Sunday, 12 April 2009

Risen Indeed

A.N. Wilson yesterday related how he has returned to the faith he rejected in his early 30's (and mocked for many subsequent years) here.

What rejoicing!

He ends his critique of the scoffing anti-Christian 'culture' of our nation movingly:
When that great saint Thomas More, Chancellor of England, was on trial for his life for daring to defy Henry VIII, one of his prosecutors asked him if it did not worry him that he was standing out against all the bishops of England. He replied: 'My lord, for one bishop of your opinion, I have a hundred saints of mine.'

Now, I think of that exchange and of his bravery in proclaiming his faith. Our bishops and theologians, frightened as they have been by the pounding of secularist guns, need that kind of bravery more than ever.

Sadly, they have all but accepted that only stupid people actually believe in Christianity, and that the few intelligent people left in the churches are there only for the music or believe it all in some symbolic or contorted way which, when examined, turns out not to be belief after all.

As a matter of fact, I am sure the opposite is the case and that materialist atheism is not merely an arid creed, but totally irrational.

Materialist atheism says we are just a collection of chemicals. It has no answer whatsoever to the question of how we should be capable of love or heroism or poetry if we are simply animated pieces of meat.

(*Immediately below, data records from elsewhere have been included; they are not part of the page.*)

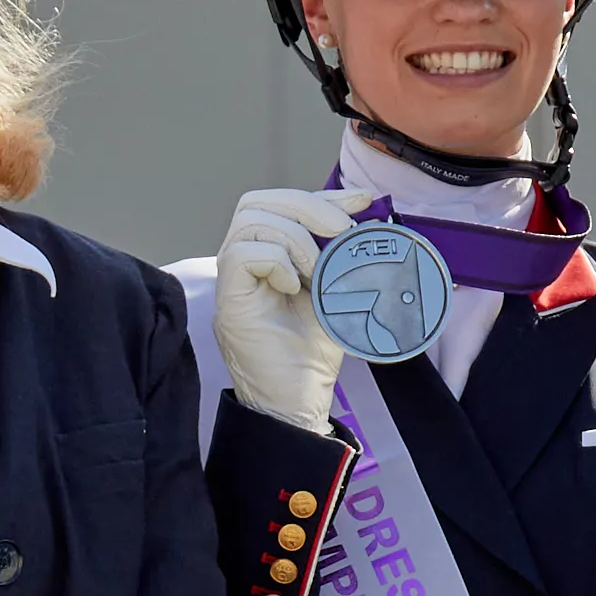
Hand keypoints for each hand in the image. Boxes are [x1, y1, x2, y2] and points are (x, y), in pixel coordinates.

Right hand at [213, 187, 361, 432]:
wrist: (299, 399)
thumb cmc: (314, 353)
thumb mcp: (338, 291)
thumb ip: (343, 254)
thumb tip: (368, 214)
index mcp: (268, 256)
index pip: (282, 204)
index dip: (320, 196)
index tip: (361, 201)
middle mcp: (244, 262)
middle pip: (258, 202)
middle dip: (306, 206)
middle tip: (342, 231)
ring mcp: (232, 280)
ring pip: (250, 221)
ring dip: (295, 238)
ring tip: (318, 271)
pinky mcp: (227, 299)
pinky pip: (243, 253)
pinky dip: (277, 262)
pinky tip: (295, 287)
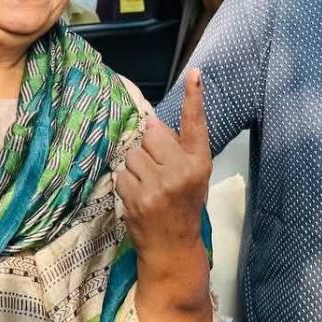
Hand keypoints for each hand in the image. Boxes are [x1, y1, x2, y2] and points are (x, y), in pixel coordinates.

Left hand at [115, 69, 212, 264]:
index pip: (196, 124)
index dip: (194, 98)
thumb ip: (177, 148)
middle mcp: (181, 171)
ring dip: (136, 165)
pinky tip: (139, 195)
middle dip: (150, 147)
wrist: (173, 247)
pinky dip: (127, 182)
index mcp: (199, 163)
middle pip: (152, 134)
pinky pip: (122, 172)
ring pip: (133, 153)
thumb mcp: (192, 176)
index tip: (195, 74)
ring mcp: (158, 185)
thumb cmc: (184, 206)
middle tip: (158, 168)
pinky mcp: (136, 196)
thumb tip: (150, 121)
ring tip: (149, 184)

The Resurrection, which proclaims that matter and spirit are mysteriously conjoined, is the ultimate key to who we are. It confronts us with an extraordinarily haunting story.

J. S. Bach believed the story, and set it to music. Most of the greatest writers and thinkers of the past 1,500 years have believed it.

But an even stronger argument is the way that Christian faith transforms individual lives - the lives of the men and women with whom you mingle on a daily basis, the man, woman or child next to you in church tomorrow morning.
I am grateful to Matt Mason for pointing me to this.